Let's see if we can do better. We can perform a grid search of the model parameters to improve the model's ability to predict credit card approvals.

I will grid search over the following two:

<p></p>
   <li>tol</li>
   <li>max_iter</li>


In [22]:
# Import GridSearchCV
from sklearn.model_selection import GridSearchCV

# Define the grid of values for tol and max_iter
tol=[0.01, 0.001, 0.0001]
max_iter=[100, 150, 200]


# Create a dictionary where tol and max_iter are keys and the lists of their values are corresponding values
param_grid = dict({'tol':tol, 'max_iter':max_iter})

## 12. Finding the best performing model

Now, we will begin the grid search to see which values perform best.

We will instantiate GridSearchCV() with our earlier logreg model with all the data we have. Instead of passing train and test sets separately, we will supply X (scaled version) and y. We will also instruct GridSearchCV() to perform a cross-validation of five folds.

We'll end the notebook by storing the best-achieved score and the respective best parameters.

In [23]:
# Instantiate GridSearchCV with the required parameters
grid_model = GridSearchCV(estimator=logreg, param_grid=param_grid, cv=5)

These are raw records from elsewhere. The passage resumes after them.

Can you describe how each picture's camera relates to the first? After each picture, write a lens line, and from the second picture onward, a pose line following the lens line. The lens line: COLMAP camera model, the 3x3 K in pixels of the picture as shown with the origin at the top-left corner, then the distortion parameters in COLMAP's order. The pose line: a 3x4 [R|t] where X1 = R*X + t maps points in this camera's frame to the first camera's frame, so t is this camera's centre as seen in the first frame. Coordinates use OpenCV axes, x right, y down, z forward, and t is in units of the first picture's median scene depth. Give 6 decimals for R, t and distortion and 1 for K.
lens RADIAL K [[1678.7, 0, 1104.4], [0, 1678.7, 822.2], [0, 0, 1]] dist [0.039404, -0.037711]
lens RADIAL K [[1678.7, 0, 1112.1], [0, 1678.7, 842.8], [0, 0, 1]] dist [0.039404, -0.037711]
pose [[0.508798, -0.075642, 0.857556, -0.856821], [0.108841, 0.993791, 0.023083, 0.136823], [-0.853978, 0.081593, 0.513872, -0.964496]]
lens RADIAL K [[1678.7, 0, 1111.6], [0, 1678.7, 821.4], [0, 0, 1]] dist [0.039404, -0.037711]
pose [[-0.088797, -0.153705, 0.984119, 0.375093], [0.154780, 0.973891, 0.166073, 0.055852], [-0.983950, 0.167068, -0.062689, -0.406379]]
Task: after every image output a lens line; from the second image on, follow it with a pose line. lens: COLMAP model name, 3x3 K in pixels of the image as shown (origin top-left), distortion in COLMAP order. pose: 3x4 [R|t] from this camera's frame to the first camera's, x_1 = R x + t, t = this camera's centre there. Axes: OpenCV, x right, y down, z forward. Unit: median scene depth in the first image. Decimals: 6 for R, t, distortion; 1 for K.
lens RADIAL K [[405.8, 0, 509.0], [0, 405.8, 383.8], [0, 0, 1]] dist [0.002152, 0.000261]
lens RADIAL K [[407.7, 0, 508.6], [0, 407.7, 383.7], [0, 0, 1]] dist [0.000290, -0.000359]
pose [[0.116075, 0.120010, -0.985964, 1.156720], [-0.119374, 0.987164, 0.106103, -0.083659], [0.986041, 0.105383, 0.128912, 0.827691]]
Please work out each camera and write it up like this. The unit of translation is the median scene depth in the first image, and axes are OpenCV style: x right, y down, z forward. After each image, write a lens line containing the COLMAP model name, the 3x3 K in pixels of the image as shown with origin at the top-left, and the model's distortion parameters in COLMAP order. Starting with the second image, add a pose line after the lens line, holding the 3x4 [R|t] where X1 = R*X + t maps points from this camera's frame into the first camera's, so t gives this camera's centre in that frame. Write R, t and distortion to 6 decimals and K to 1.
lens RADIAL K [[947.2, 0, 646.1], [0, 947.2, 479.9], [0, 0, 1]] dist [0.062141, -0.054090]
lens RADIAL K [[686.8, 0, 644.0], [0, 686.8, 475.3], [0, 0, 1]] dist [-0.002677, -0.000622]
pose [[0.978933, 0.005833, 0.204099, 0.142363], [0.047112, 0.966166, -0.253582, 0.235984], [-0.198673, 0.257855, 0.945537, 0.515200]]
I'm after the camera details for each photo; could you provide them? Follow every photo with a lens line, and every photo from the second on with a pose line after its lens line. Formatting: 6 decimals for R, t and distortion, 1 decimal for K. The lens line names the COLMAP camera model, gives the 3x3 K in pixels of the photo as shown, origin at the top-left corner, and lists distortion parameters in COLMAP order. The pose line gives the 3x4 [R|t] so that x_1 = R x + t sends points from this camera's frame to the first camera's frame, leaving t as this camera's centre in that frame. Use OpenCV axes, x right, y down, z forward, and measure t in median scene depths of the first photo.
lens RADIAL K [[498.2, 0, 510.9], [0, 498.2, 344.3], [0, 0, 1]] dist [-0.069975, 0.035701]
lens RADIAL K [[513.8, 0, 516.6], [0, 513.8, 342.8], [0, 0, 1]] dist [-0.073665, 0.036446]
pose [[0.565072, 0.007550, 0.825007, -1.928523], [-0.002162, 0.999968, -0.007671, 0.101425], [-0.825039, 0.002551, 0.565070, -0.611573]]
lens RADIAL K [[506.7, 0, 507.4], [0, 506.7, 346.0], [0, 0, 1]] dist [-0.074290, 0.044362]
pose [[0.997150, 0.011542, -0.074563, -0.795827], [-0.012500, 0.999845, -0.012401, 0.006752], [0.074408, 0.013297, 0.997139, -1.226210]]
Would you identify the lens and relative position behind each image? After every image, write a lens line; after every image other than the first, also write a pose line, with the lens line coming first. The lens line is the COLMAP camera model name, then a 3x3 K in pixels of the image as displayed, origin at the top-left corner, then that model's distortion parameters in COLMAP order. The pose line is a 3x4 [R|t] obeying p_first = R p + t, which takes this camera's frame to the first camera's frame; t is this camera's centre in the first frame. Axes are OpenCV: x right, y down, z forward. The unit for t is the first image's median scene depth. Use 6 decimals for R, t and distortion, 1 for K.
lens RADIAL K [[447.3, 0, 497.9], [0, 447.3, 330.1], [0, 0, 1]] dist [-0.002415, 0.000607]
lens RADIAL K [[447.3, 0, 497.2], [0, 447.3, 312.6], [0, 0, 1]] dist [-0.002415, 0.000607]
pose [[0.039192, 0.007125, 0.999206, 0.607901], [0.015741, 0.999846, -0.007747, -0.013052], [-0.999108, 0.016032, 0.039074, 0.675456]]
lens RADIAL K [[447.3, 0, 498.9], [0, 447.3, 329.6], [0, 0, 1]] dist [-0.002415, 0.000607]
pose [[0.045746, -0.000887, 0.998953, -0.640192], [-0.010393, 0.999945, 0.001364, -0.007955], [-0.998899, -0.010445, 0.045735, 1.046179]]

# Use scaler to rescale X and assign it to rescaledX
rescaledX = scaler.fit_transform(X)

# Fit data to grid_model
grid_model_result = grid_model.fit(rescaledX, y)

# Summarize results
best_score, best_params = grid_model_result.best_score_, grid_model_result.best_params_
print("Best: %f using %s" % (best_score, best_params))


Best: 0.852174 using {'max_iter': 100, 'tol': 0.01}




## 13. Conclusion

With the help of a gridsearch I have managed to slightly increase the model's accuracy as optimal parameters were used to implement the model. We can also observe that with the help of some data transformations such as scaling, the model can have a better performance and produce a more accurate output.